Mesmo assim, o arquivo tem uma relevância moral. De um jeito que as palavras não alcançam, ele lembra os atos dos quais nós, humanos, somos capazes (o que inspira cautela na hora de invocar o bom direito puxando a espada). Além disso, o arquivo estende o alcance de nossa simpatia. Partilho pouco com uma mulher argelina: separam-nos língua, religião, cultura e sonhos. Mas, quando a vejo errando pelos escombros de um terremoto em que ela perdeu os filhos e os objetos que representavam sua história, "reconheço" imediatamente o que ela sente. A dor decreta nossa semelhança.

Ora, desde os anos 80, as imagens do arquivo da dor são objetos de ataques e críticas.

Começou com a idéia de que, à força de contemplar, a gente se acostumaria: o sofrimento dos outros seria como a musiquinha do caminhão do gás, que não nos acorda mais. Logo, os fotógrafos que arriscam (e, às vezes, perdem) a vida para nos trazer imagens abomináveis foram chamados de "turistas de guerra", como se, por eles, a dor se tornasse mais uma atração no circo do mundo.

Sontag escreve sobre essa crítica (que lhe parece ser "uma especialidade francesa", de Guy Debord a Jean Baudrillard): "Segundo uma análise influente, vivemos numa "sociedade do espetáculo". Cada situação deve ser transformada em espetáculo para ser real ou seja, interessante para nós. (...) A realidade abdicou. Só há representações: mídia". Consequência disso: "Os cidadãos da modernidade, consumidores de violência como espetáculo, adeptos da proximidade sem risco" (ou seja, da proximidade com a foto de primeira página, e não com os fatos) seriam assim "instruídos no cinismo".

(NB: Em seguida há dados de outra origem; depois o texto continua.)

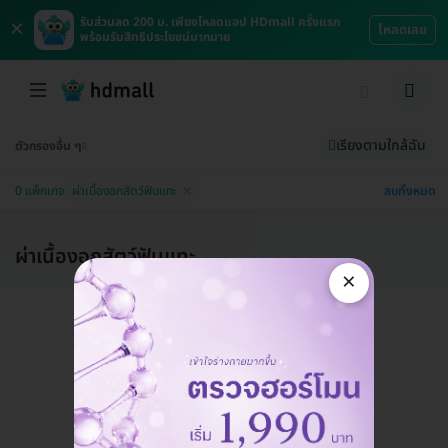
×
รับส่วนลด 200 บ. เพียงโหลดแอป HDmall ครั้งแรก
โหลดเลย
พร้อมรับสิทธิประโยชน์มากมาย
เรียงตามใกล้ฉัน
ตัวกรองอื่น ๆ
ลบทั้งหมด
0 แพ็กเกจ
ผ่าเนื้องอกสัตว์ฟันแทะ
ผ่าเนื้องอกสัตว์ฟันแทะ
×
แอดมินพร้อมดูแลคุณทุกวันทางไลน์
คุยกับแอดมิน ฟรี!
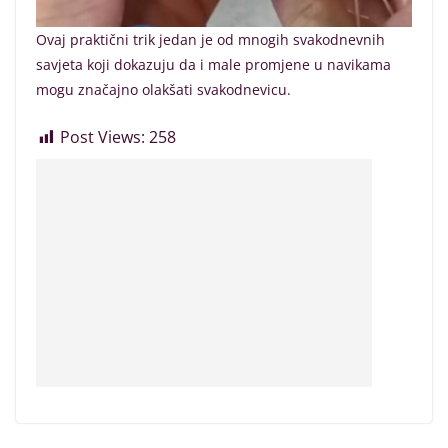
Ovaj praktični trik jedan je od mnogih svakodnevnih
savjeta koji dokazuju da i male promjene u navikama
mogu značajno olakšati svakodnevicu.
Post Views:
258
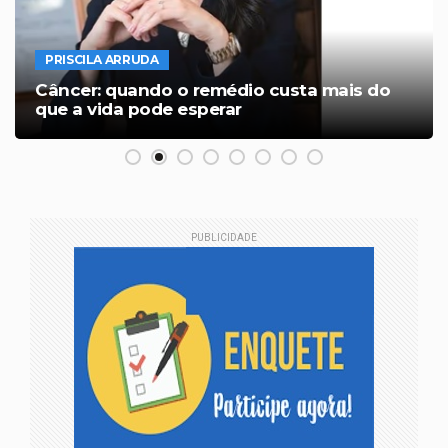
PRISCILA ARRUDA
Câncer: quando o remédio custa mais do
que a vida pode esperar
PUBLICIDADE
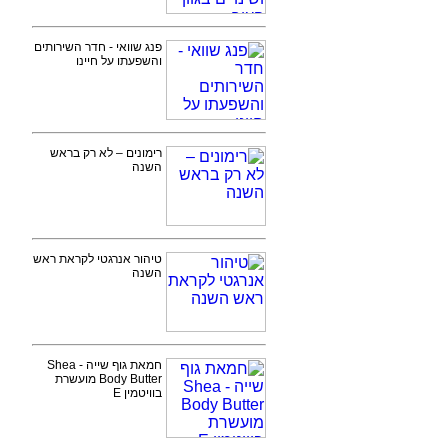
פנג שוואי - חדר השירותים
והשפעתו על חיינו
רימונים – לא רק בראש
השנה
טיהור אנרגטי לקראת ראש
השנה
חמאת גוף שייה - Shea
Body Butter מועשרת
בוויטמין E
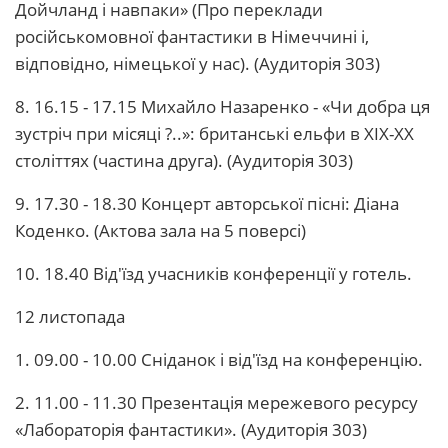
Дойчланд і навпаки» (Про переклади
російськомовної фантастики в Німеччині і,
відповідно, німецької у нас). (Аудиторія 303)
8. 16.15 - 17.15 Михайло Назаренко - «Чи добра ця
зустріч при місяці ?..»: британські ельфи в XIX-XX
століттях (частина друга). (Аудиторія 303)
9. 17.30 - 18.30 Концерт авторської пісні: Діана
Коденко. (Актова зала на 5 поверсі)
10. 18.40 Від'їзд учасників конференції у готель.
12 листопада
1. 09.00 - 10.00 Сніданок і від'їзд на конференцію.
2. 11.00 - 11.30 Презентація мережевого ресурсу
«Лабораторія фантастики». (Аудиторія 303)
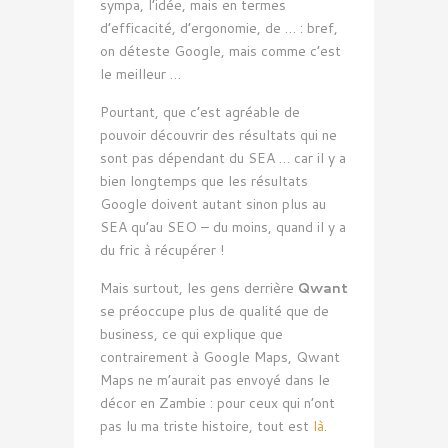
sympa, l’idée, mais en termes
d’efficacité, d’ergonomie, de … : bref,
on déteste Google, mais comme c’est
le meilleur …
Pourtant, que c’est agréable de
pouvoir découvrir des résultats qui ne
sont pas dépendant du SEA … car il y a
bien longtemps que les résultats
Google doivent autant sinon plus au
SEA qu’au SEO – du moins, quand il y a
du fric à récupérer !
Mais surtout, les gens derrière
Qwant
se préoccupe plus de qualité que de
business, ce qui explique que
contrairement à Google Maps, Qwant
Maps ne m’aurait pas envoyé dans le
décor en Zambie : pour ceux qui n’ont
pas lu ma triste histoire, tout est
là
.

Mas quem são os cínicos? Os espectadores, os fotógrafos ou os críticos? Sontag, referindo-se aos críticos: "Algumas pessoas fariam qualquer coisa para evitar a comoção". Para esquecer o que as imagens mostram de fato, é cômodo denunciá-las por elas serem imagens. Ganha-se, assim, a suposta superioridade de quem estaria desmascarando um truque em que todos caem.

Mas não é só isso. O que leva a criticar a imagem é a incapacidade de responder ao olhar do menino congolês. Diremos que a imagem é bonita demais (como as fotos de Sebastião Salgado, não é?) ou sensacionalista (o jornal só quer vender, não é?), porque criticar a imagem é preferível a encarar nossa impotência diante dos fatos.

Mais uma nota. As imagens da dor dos outros são acusadas de inspirar curiosidades mórbidas. Procuraríamos jornais encharcados de sangue, assim como diminuímos a velocidade passando por um acidente, na "esperança" de ver sangue. Será que esse interesse não tem um fundo erótico inconfessado?

Tem mesmo. E Sontag tem razão em constatar que os corpos que sofrem rivalizam com os nus na capa das revistas. Mas não há nenhuma vergonha nisso. Na agonia, os outros me aparecem reduzidos aos seus corpos. Descubro assim um segredo de polichinelo: não "temos" um corpo, "somos" nosso corpo. Essa revelação é fonte de angústia: cadê o ego, cadê a valentia narcisista nesta massa de carne que sofre? Mas redescobrir que "somos" um corpo, mesmo na angústia, é também, inevitavelmente, uma experiência erótica. Qualquer criança católica sabe disso, se seus sentidos foram despertados diante das imagens do martírio de santos e santas.

E daí? Para esquecer nosso corpo, deveríamos também esquecer a agonia dos outros?